Soy

Soy; it’s everywhere!

It’s also very controversial.

But how is this possible? Soy has been a staple in Asian diets for thousands of years! And not to mention vegetarians and vegans swear by it!

Well, there are two different types of soy; fermented and unfermented.

Fermented

This is the traditional form where the bean is still fairly intact and hasn’t been broken down into its components. Traditional forms of soy products include edamame, tofu/bean curd, tempeh, and miso soup. In Asia, soy products are used in their original form as condiments, and not an excess. Fermented soy is high in protein, fibre and calcium.

Unfermented:

The forms of soy consumed in the West are the components of soy. Soy isolate is one of the big ones, where the protein is used as an ingredient, including soy milk, meat lookalike products, and protein shakes and bars.

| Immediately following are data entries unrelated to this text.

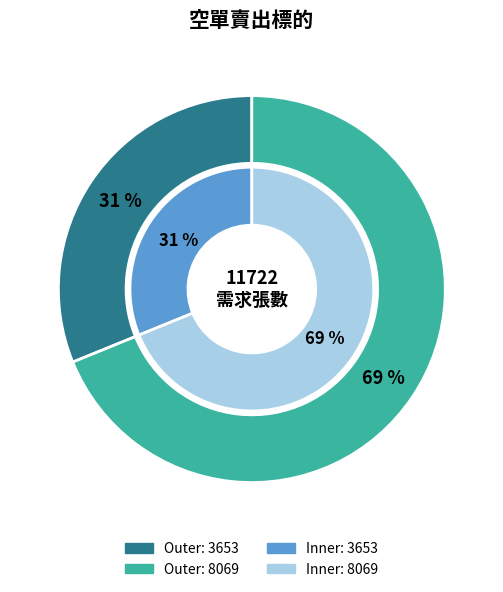

To the nearest percent, what percentage of the pie is 3653?

31%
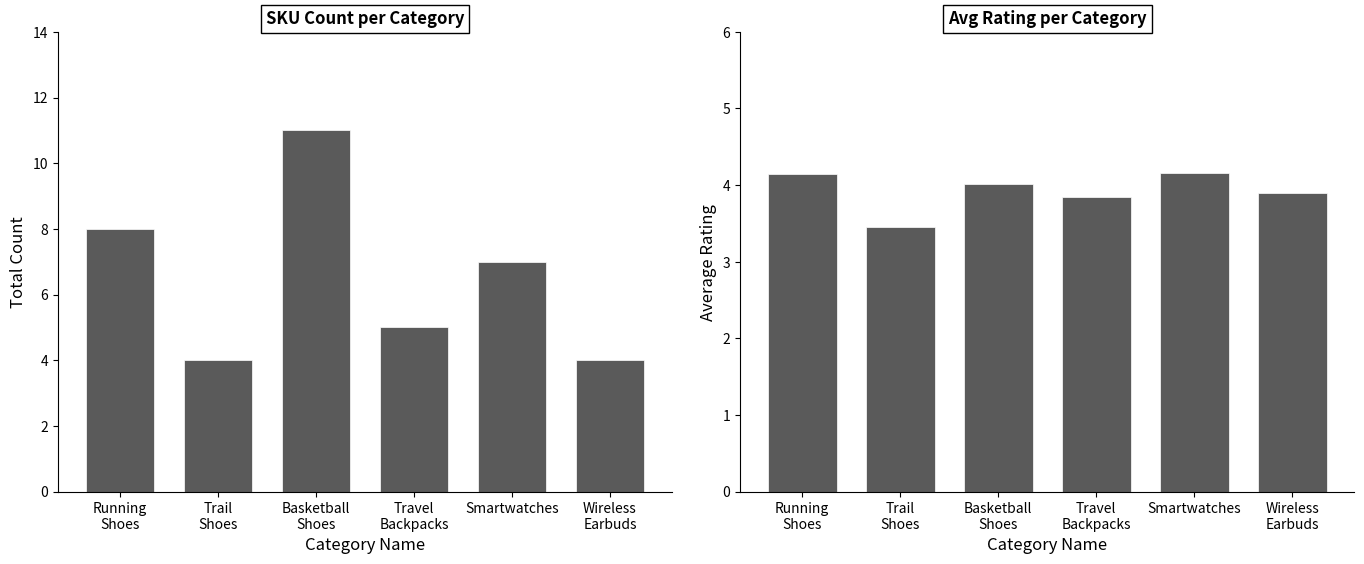

At which label does SKU Count reach its minimum?

Trail
Shoes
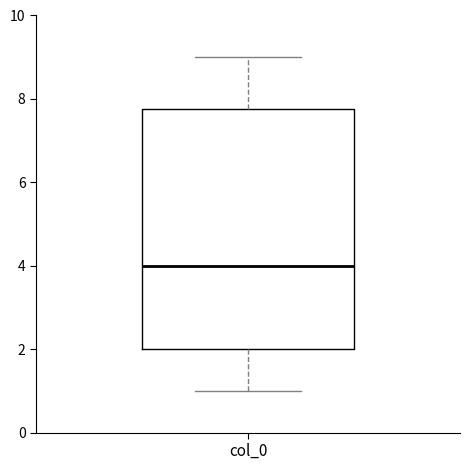

Transcribe this box plot: give where the median line is, the range the box spans, and where the two whiskers end, as read against the y-axis. The values are not printed on the chart, so give them approximately, as read against the axis.

median 4.0, box 2.0 to 7.8, whiskers 1.0 to 9.0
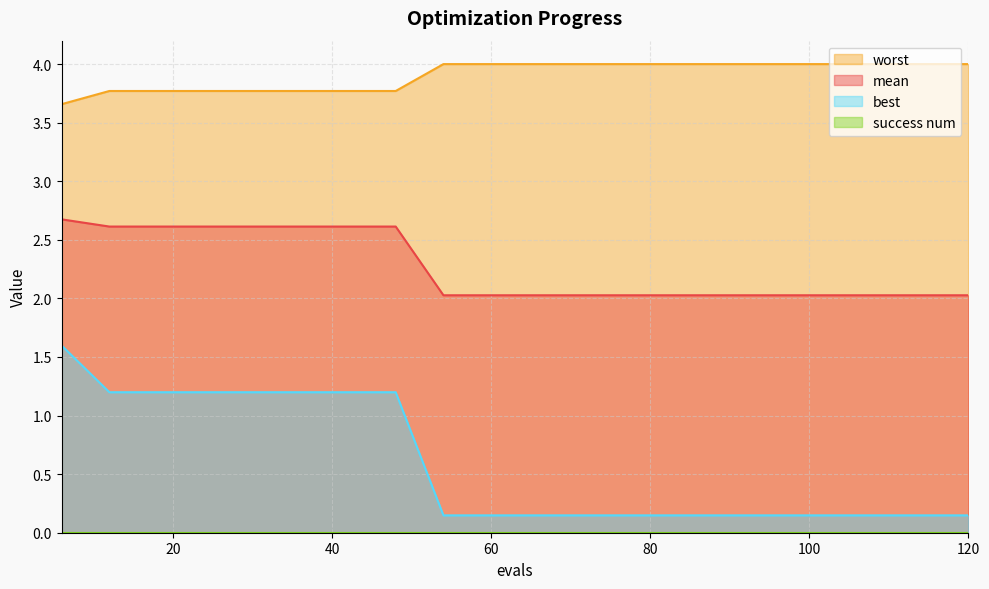

What is the total value across all series at 12?

7.6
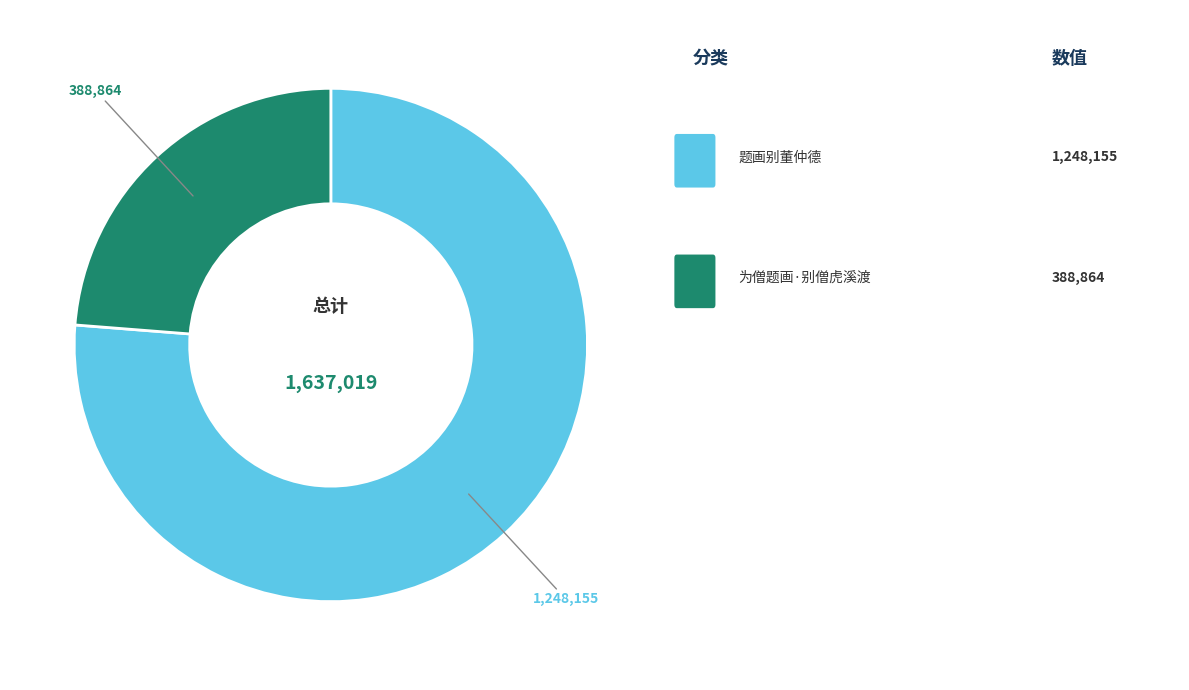

Is there any slice that represents more than half of the pie?

Yes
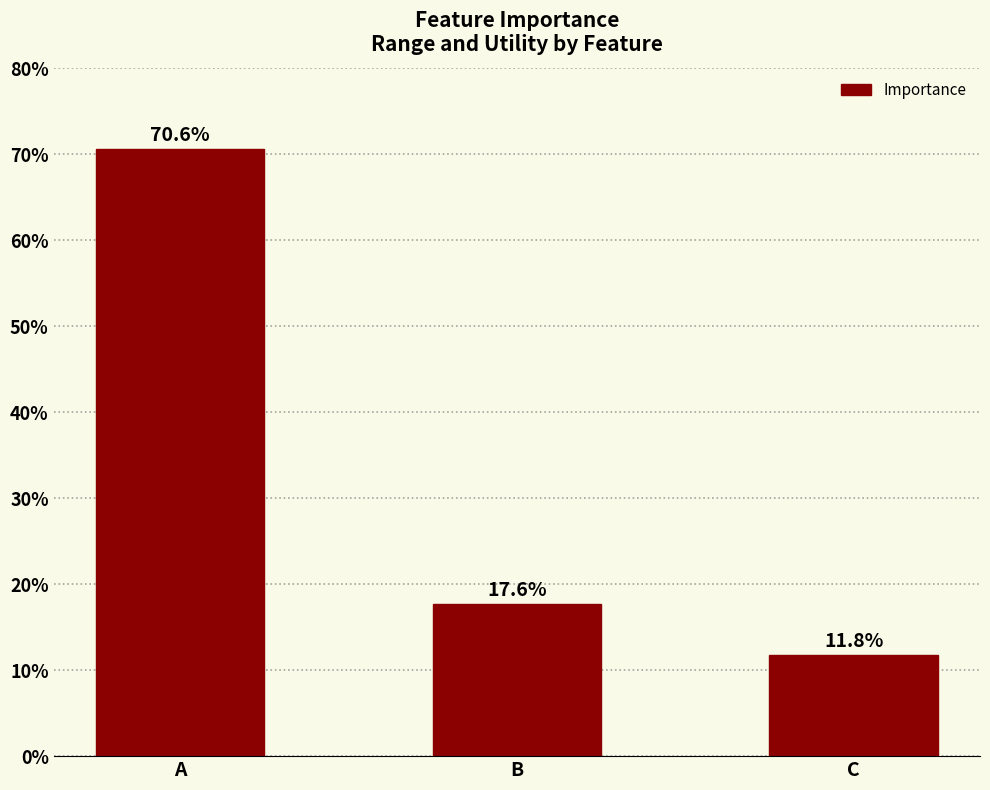

List the labels in order of value, smallest first.

C, B, A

The unfermented version of soy contribute to a number of health issues including weakening of the immune system, promoting kidney stones, contributing to thyroid disorder and food allergies and intolerances (ever notice nutrition labels which state ‘may contain traces of soy’?). Consuming soy in its unfermented form means consumers will miss out on the health benefits that exist in the pure form. Unfermented soy contains a chemical which block nutrients (zinc, calcium, iron) from being absorbed.

All processed foods will contain some form of soy, so make sure you check the ingredients list before purchasing; or better yet, purchase fresh ingredients!

Look out for words like soy lecithin, soy protein concentrate, soy protein isolate, hydrolysed vegetable protein, texturised vegetable protein, or just about anything containing the word ‘soy’.